Having the vehicle inspected at a GM dealer for signs of abuse, excessive wear, and to confirm that all fluids are fresh and full is another great idea. If buying a used CTS-V without service records, budgeting for a full fluid change with factory-prescribed fluids is a fantastic idea for peace of mind.

Though not common enough to cause major concern, some owners have reported issues with trunk and liftgate releases that fail to unlatch the trunk via the key fob or emergency release. Double check to ensure the trunk opens and closes as expected. If that’s not the case, you’ll probably need a new trunk latch mechanism.

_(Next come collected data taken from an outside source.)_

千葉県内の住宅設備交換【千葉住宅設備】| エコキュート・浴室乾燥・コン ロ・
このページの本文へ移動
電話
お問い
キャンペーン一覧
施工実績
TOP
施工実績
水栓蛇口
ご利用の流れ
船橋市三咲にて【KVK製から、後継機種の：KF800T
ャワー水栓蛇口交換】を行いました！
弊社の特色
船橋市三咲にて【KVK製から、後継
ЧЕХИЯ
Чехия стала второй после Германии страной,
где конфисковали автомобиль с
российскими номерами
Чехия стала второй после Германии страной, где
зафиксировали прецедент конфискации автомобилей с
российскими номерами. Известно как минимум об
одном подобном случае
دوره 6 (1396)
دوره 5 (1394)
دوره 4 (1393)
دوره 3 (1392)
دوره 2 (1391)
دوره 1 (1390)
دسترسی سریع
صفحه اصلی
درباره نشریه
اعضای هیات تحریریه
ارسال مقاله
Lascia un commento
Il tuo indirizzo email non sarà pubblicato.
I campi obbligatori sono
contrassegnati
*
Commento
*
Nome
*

Door lock actuator issues on sedan and wagon models have also been reported, as have issues with the touch-activated door handles on the CTS-V Coupe. In any case, be sure to check, several times, for proper door handle functionality and proper operation of the locks on each door of any CTS-V you’re considering.

Check the interior, especially the front footwell carpeting, for signs of moisture and mildew. Many owners have complained of leaky sunroof drain tubes, which allow water to enter the car at random after heavy rain. The solution is to ‘unblock’ the tubes that allow water seeping past the sunroof glass to drain. Some owners use a compressed air line to ‘blow’ debris out of the tubes, and others run a piece of weed-whacker wire through the lines and double check that they’re clear by pouring water through afterwards. Many owners who have experienced this problem have made clearing the sunroof drain tubes part of their springtime maintenance routine.

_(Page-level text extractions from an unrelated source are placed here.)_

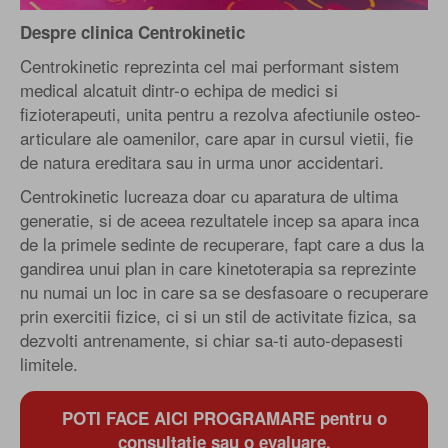
Despre clinica Centrokinetic
Centrokinetic reprezinta cel mai performant sistem
medical alcatuit dintr-o echipa de medici si
fizioterapeuti, unita pentru a rezolva afectiunile osteo-
articulare ale oamenilor, care apar in cursul vietii, fie
de natura ereditara sau in urma unor accidentari.
Centrokinetic lucreaza doar cu aparatura de ultima
generatie, si de aceea rezultatele incep sa apara inca
de la primele sedinte de recuperare, fapt care a dus la
gandirea unui plan in care kinetoterapia sa reprezinte
nu numai un loc in care sa se desfasoare o recuperare
prin exercitii fizice, ci si un stil de activitate fizica, sa
dezvolti antrenamente, si chiar sa-ti auto-depasesti
limitele.
POTI FACE AICI PROGRAMARE pentru o
consultatie sau o evaluare.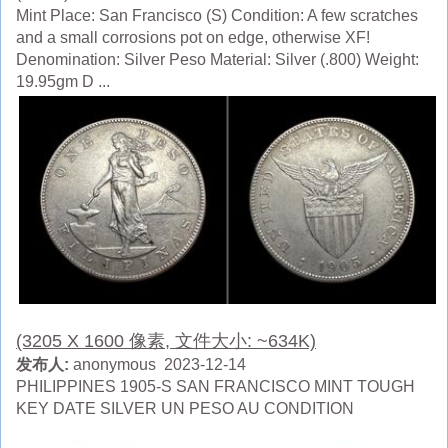
Mint Place: San Francisco (S) Condition: A few scratches
and a small corrosions pot on edge, otherwise XF!
Denomination: Silver Peso Material: Silver (.800) Weight:
19.95gm D ...
(3205 X 1600 像素, 文件大小: ~634K)
发布人:
anonymous 2023-12-14
PHILIPPINES 1905-S SAN FRANCISCO MINT TOUGH
KEY DATE SILVER UN PESO AU CONDITION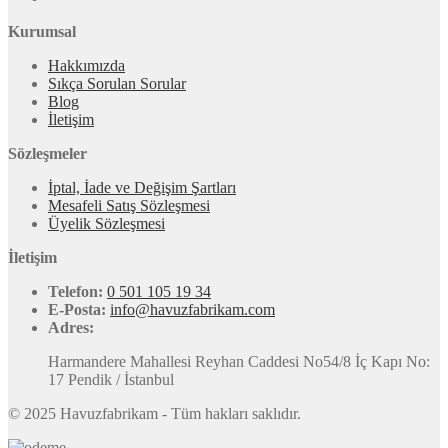
Kurumsal
Hakkımızda
Sıkça Sorulan Sorular
Blog
İletişim
Sözleşmeler
İptal, İade ve Değişim Şartları
Mesafeli Satış Sözleşmesi
Üyelik Sözleşmesi
İletişim
Telefon:
0 501 105 19 34
E-Posta:
info@havuzfabrikam.com
Adres:
Harmandere Mahallesi Reyhan Caddesi No54/8 İç Kapı No:
17 Pendik / İstanbul
© 2025 Havuzfabrikam - Tüm hakları saklıdır.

Final notes consist mostly of the common-sense stuff when buying a used performance car. Be on the lookout for excessive wear to tires, brakes and clutch, ensuring the seller isn’t trying to pass an expensive replacement off to you. Further, for maximum peace of mind, avoid a model that’s been modified, especially in terms of engine parts, suspension, or engine management software. Though upgrades on a car like this one can be fantastic fun, they can also negatively affect durability and longevity if they’re of poor quality, or have been poorly installed.

The Verdict

Most of the likely issues in a used CTS-V will be easy to identify and fix, and many will be covered by GM warranty coverage on newer, lower-mileage units. Opting for a used model from a Certified Pre-Owned program with any additional warranty coverage available is ideal for maximum peace of mind. In any case, a healthy CTS-V should provide thrilling access to world-class motoring on the relative cheap.